Odds ratio or other technique


( I have also posted in https://stats.stackexchange.com/questions/535284/odds-ratio-or-other-technique)

Before I start I am not well versed in posting on forums so please be patient if I'm going against convention. Plus I am on a steep learning curve with statistics.

I have been presented with some data which originates from a survey filled in by workers who work in the chemical factories (made up data is attached in an excel spreadsheet to illustrate the question - in reality the sample size is larger).


I am being asked to statistically analyse whether there is a significant connection between workers who were diagnosed with cancer whilst working in the chemical environment and whether the workplace has designated clean and dirty areas.

1) Am i correct in saying that i can conduct an odds ratio calculation with confidence intervals and p value as below (I would have to class 'Y - not well adhered to' as 'N' in this case. Is this recommended):

Capture odds ratio table.JPG

2) Would odds ratio be the recommended approach or are there more robust methods?

3) It may be that I have to exclude some participants who were diagnosed with cancer whilst working with chemicals, but have declined to answer. Does this need taking into account in some way?

Thank you for your time.



Last edited:


Less is more. Stay pure. Stay poor.
Yes your approach would be fine. If you think Clean pPace may be protective, then you may switch the ordering of the rows to get an odds ratio on the positive side.

Not sure of the origins of your data, but you could have survivor bias.

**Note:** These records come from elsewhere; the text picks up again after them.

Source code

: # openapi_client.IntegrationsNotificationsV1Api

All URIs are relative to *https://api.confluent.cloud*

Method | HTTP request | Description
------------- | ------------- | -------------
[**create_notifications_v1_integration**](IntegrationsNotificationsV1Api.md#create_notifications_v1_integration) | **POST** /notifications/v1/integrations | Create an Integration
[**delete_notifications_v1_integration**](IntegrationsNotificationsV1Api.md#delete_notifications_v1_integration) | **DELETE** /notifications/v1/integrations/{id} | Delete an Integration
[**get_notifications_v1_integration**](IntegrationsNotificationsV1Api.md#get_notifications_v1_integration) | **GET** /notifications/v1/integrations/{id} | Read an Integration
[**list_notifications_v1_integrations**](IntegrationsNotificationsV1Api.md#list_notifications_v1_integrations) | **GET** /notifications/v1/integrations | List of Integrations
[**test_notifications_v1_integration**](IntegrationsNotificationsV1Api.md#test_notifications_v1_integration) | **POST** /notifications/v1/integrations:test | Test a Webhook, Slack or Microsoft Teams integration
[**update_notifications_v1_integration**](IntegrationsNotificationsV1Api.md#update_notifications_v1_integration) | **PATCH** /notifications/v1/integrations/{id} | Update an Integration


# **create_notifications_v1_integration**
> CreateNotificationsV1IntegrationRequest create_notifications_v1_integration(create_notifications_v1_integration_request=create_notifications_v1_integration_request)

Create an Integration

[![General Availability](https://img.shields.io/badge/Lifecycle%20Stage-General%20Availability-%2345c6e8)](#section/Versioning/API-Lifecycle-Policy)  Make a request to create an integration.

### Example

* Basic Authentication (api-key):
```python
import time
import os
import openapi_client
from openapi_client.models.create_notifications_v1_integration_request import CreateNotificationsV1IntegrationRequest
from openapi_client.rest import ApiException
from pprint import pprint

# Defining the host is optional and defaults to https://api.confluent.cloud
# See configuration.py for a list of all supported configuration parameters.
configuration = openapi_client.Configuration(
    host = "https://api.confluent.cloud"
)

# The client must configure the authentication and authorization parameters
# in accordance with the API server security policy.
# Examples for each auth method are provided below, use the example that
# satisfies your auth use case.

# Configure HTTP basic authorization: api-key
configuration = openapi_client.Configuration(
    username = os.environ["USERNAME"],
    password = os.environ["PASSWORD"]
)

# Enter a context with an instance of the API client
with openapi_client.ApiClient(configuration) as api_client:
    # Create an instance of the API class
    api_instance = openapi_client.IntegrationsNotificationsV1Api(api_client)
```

As for persons not collected, if there is reason to suspect a systematic bias (selective loss based on a certain exposure and outcome group) - there are quantitative bias analyses as well as probabilistic quantitative bias analyses that you can conduct. To do these you would need to have a validation sample or assumptions of the proportion of subjects that may be in these scenarios. An additional approach may be to just play around with the numbers to show how many missed persons it would take to nullify the results - given you you have non-null results. There is an approach called Evalues by Tyler Vander Weele that can be used to quantify the impact of selection bias on results similar to this.
Thank you hlsmith - that is really helpful and reassuring.

The origins of the data are a survey of all workers in that industry - so it is their choice whether to complete the survey. Does this have any bearing on the analysis?

I have a couple more questions if you don't mind:

1) Is there any reason why I shouldn't/couldn't use the Risk Ratio instead?

2) We have another field (smoker/non-smoker) not included in my example. If we were to target these workers with some further survey questions in the future, would we then need to take this into account when analysing the data returned? because in effect we are taking a sample from within a sample?

3) I am planning on using rstudio to calculate the odds ratio as mentioned in the original post - do you happen to know which is the best package to use fort this?




Less is more. Stay pure. Stay poor.
I would be transparent when reporting results - on the threat of survival or selection bias.

The ideal estimate to report is the risk difference. However the default in survey data is to report odds ratios since the outcome and exposure were collected at the same time (cross-sectionally), so you may not know the ordering of the exposure and outcome necessarily.

You can incorporate smoking status via multiple logistic regression or by using your contingency table approach for smoke and then non-smokers (stratification: run two tables).

In R, glm with link=log and dist=binomial could be sufficient for multiple regression (controlling for both variables at the same time).